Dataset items
•••
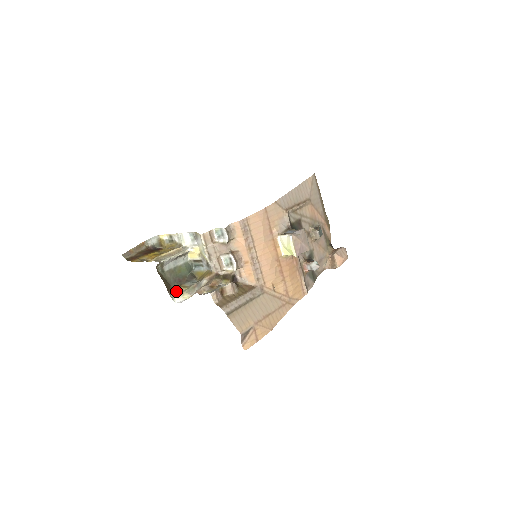
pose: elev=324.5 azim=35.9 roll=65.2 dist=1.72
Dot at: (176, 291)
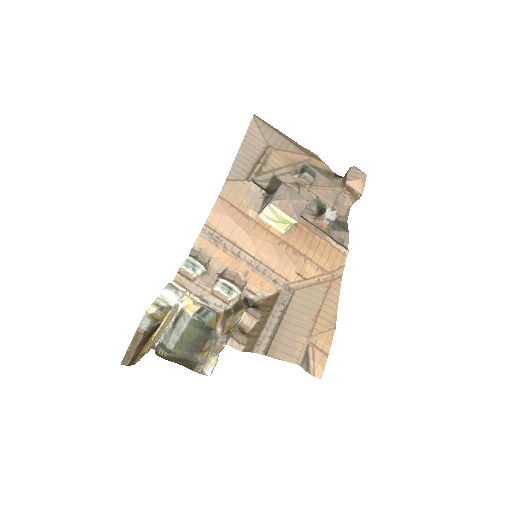
Dot at: (200, 362)
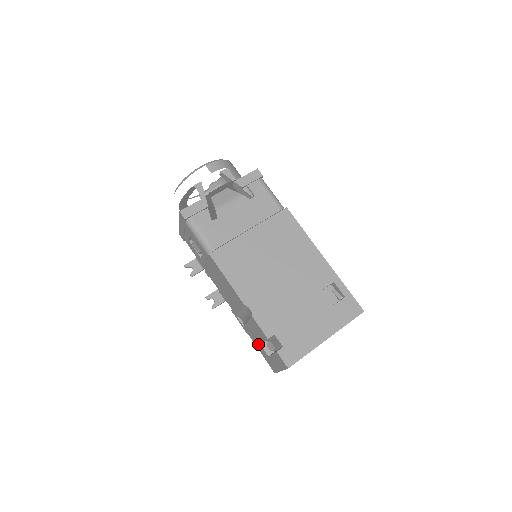
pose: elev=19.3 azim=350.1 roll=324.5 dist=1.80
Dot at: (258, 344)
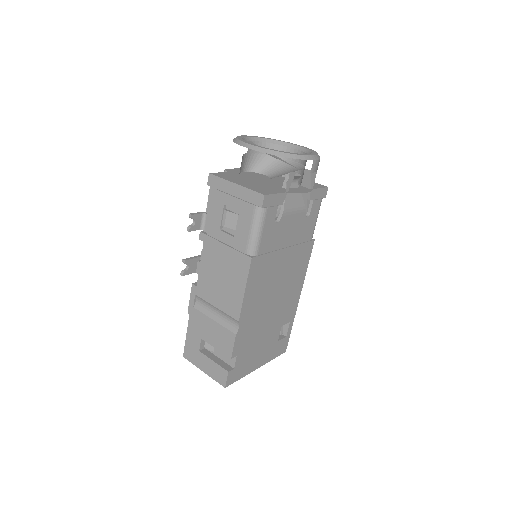
Dot at: (197, 334)
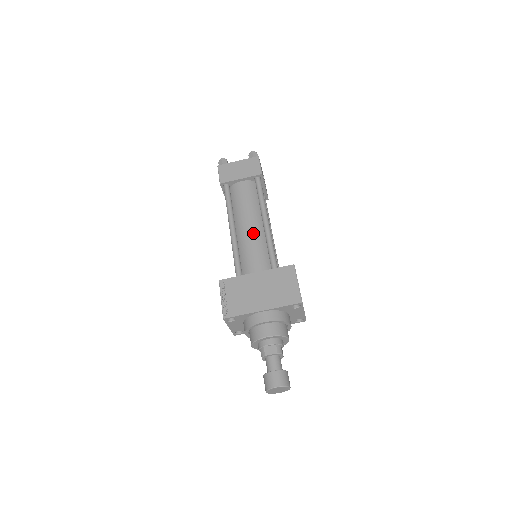
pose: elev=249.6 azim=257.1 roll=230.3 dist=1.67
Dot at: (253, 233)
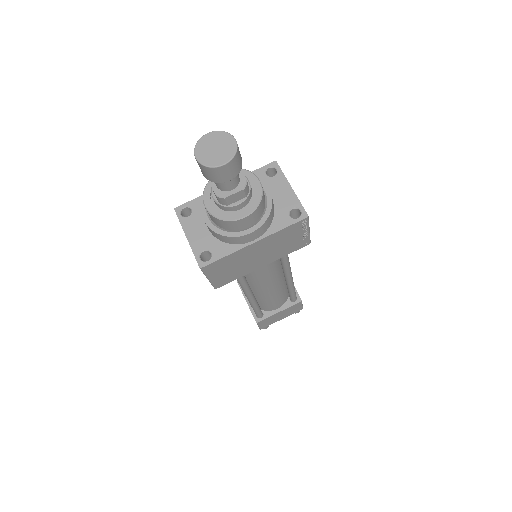
Dot at: occluded
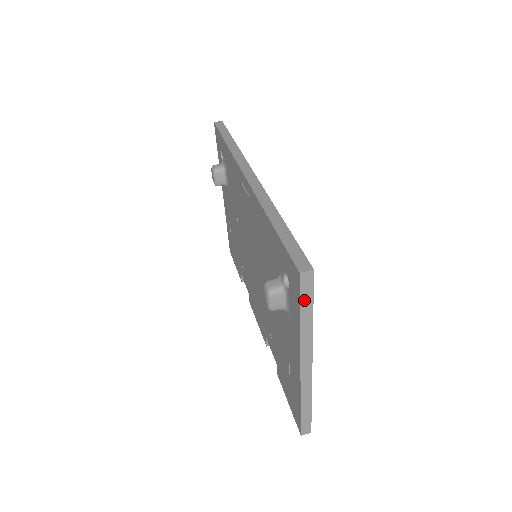
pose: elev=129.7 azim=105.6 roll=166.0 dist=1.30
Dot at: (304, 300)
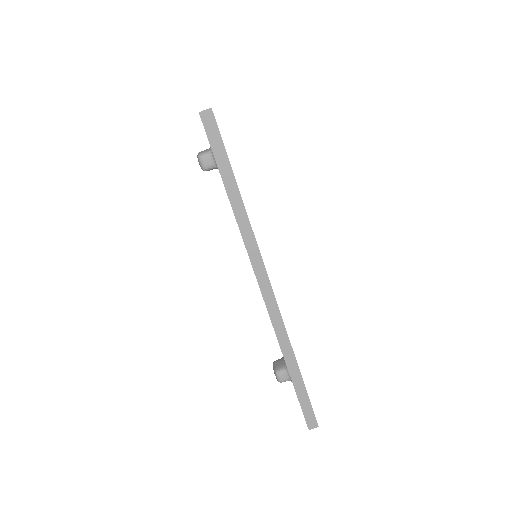
Dot at: occluded
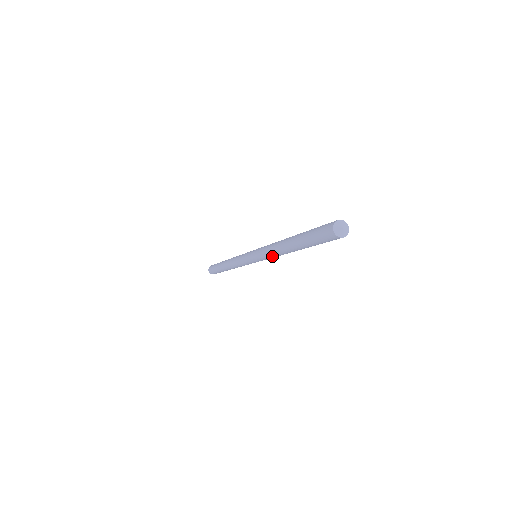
•••
▸ **What is required**
Convert every line of the records above into a JSON list of strings, one string per line. Skip blank lines and leave out the pictures.

▸ **Response**
[
  "pose: elev=324.5 azim=35.9 roll=65.2 dist=1.72",
  "Dot at: (176, 291)",
  "Dot at: (200, 362)",
  "pose: elev=19.3 azim=350.1 roll=324.5 dist=1.80",
  "Dot at: (258, 344)",
  "Dot at: (197, 334)",
  "pose: elev=249.6 azim=257.1 roll=230.3 dist=1.67",
  "Dot at: (253, 233)",
  "Dot at: occluded",
  "pose: elev=129.7 azim=105.6 roll=166.0 dist=1.30",
  "Dot at: (304, 300)",
  "Dot at: occluded"
]